On a déjà parlé sur ce site du tableau de Mendeleïev et des prédictions qu'il a permis de faire.
Un bref rappel cependant : à l'époque (1869), les chimistes connaissent moins de la moitié des éléments de l'Univers ; cependant le tableau permet de prévoir sans même les connaître les composants manquants (en calculant leur masse atomique par la règle dite du quadrilatère, en prédisant les atomes avec lesquels la nouvelle espèce se lie, etc.). Un magnifique outil qui rationalise et classifie énormément la chimie.

Mendeleïev propose un nom temporaire à ces éléments jamais rencontrés :

On peut désigner ces éléments inconnus par le nom de l'élément précédant appartenant au même groupe auquel on ajoute le préfixe éka, qui signifie « un » en langue sanscrite.
L'élément occupant IV-4 vient après IV-3 occupé par le silicum, nous appelerons donc ékasilicisum \(Es\) l'élément inconnu.

— Mendeleïev

On prédit ainsi trois ékamétaux : l'éka-aluminum, l'ékabore et l'ékasilicisum.
Quatre ans plus tard, Lecoq de Boisbaudran découvre l'éka-aluminum : conformément à la coutume, il peut donc choisir le nom de l'élément. Il décide de lui attribuer son patronyme latinisé : coq, en latin, se dit gallus : l'élément se nommera donc gallium, \(Ga\).
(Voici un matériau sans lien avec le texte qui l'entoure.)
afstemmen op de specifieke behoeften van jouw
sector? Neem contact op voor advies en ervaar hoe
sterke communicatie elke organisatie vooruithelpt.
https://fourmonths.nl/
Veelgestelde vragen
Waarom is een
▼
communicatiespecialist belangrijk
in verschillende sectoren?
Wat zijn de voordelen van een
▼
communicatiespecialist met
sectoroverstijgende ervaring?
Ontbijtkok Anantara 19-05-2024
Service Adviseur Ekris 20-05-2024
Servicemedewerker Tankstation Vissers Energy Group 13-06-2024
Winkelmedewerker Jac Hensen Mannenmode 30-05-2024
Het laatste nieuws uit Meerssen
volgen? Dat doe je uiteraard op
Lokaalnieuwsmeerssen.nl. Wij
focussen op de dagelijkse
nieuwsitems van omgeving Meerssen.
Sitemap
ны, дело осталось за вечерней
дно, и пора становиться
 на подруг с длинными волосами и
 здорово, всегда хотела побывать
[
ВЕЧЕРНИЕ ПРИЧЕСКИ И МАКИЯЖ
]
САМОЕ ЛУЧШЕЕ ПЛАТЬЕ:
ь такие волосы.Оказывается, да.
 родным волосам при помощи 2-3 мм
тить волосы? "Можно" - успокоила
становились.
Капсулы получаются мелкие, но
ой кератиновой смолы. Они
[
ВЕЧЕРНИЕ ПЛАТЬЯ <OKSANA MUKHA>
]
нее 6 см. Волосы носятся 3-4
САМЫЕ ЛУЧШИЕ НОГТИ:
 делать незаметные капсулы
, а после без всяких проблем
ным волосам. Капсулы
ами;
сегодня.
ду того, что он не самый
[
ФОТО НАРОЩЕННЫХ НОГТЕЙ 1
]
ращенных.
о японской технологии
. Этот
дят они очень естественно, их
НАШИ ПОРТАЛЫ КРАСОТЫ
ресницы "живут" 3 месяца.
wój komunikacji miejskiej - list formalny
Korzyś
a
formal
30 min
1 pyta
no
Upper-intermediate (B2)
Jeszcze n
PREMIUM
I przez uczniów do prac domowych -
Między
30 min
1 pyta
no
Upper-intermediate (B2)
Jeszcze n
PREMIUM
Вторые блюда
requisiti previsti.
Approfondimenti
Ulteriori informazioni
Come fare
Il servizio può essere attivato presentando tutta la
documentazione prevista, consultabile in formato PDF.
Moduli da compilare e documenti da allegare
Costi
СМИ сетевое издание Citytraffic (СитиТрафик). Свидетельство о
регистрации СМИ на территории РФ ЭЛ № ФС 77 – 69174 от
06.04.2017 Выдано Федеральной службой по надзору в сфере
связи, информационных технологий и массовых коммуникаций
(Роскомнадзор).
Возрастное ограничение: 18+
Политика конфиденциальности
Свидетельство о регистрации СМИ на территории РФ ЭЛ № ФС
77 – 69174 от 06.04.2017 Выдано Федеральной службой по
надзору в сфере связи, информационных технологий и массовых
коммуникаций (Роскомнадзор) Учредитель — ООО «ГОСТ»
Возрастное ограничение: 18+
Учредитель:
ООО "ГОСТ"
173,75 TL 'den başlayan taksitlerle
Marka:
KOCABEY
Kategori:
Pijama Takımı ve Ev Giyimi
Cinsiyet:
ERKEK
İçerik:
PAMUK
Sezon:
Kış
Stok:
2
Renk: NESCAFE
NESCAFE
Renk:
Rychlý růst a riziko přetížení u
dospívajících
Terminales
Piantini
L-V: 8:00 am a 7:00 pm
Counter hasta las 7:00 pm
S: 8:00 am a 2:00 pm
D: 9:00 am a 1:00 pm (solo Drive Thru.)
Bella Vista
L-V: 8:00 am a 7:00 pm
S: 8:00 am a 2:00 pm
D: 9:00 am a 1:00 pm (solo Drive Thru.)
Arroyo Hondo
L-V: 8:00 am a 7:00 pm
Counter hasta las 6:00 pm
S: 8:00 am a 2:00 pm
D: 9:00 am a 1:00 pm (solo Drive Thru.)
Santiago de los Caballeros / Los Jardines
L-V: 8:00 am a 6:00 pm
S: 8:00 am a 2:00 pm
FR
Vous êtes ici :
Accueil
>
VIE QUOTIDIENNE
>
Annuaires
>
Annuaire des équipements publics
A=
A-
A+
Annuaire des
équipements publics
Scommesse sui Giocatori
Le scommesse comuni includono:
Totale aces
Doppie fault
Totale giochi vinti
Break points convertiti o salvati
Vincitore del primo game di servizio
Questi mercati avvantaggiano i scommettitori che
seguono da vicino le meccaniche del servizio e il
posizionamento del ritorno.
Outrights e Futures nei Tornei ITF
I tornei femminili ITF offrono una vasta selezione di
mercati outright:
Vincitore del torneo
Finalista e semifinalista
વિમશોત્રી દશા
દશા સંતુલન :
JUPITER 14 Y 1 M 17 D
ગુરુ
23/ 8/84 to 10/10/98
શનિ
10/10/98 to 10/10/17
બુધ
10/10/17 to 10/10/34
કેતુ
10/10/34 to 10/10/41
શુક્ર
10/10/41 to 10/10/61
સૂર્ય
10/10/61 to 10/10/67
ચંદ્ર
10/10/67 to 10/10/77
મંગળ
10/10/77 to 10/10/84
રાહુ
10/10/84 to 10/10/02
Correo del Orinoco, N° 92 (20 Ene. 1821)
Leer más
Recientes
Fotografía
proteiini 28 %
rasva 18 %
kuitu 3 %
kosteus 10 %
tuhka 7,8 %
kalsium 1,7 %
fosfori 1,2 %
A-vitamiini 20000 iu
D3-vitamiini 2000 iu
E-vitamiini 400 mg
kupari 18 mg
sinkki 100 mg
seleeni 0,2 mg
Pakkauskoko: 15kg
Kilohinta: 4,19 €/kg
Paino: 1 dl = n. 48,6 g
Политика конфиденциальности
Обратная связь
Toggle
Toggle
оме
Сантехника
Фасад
À ce moment, le chimiste ne s'en doute pas mais il ouvre la voie à plus de cent ans de jalousie dans la communauté internationale.

Car en 1879, le scandinave Lars Fredrick Nilson découvre l'ékabore. Pour lui, le gallium est ainsi appelé en honneur de la France (Gaule en latin). Par réaction, il nomme donc son élément le scandium… un nom directement tiré de scandia, Scandinavie en latin.
Et c'est ainsi tout naturellement qu'en 1886, Clemens Winkler, découvrant l'ékasilicium tant attendu, le nomme Germanium (Germania, Allemagne en latin).

On pourrait croire le quiproquo terminé : les trois ékamétaux sont là, fin de la course. Hé non ! Au XXe siècle, les jalousies chauvines sont encore là. Bien des éléments recevront encore un nom de pays, un lieu ou une nationalité : les États envahiront le tableau, marquant de leur nom tous les éléments de l'univers dans un délire mégalomane. Citons – sans exhaustivité – l'américium, le berkelium ou encore le californium, signes pour toujours figés des rivalités du passé.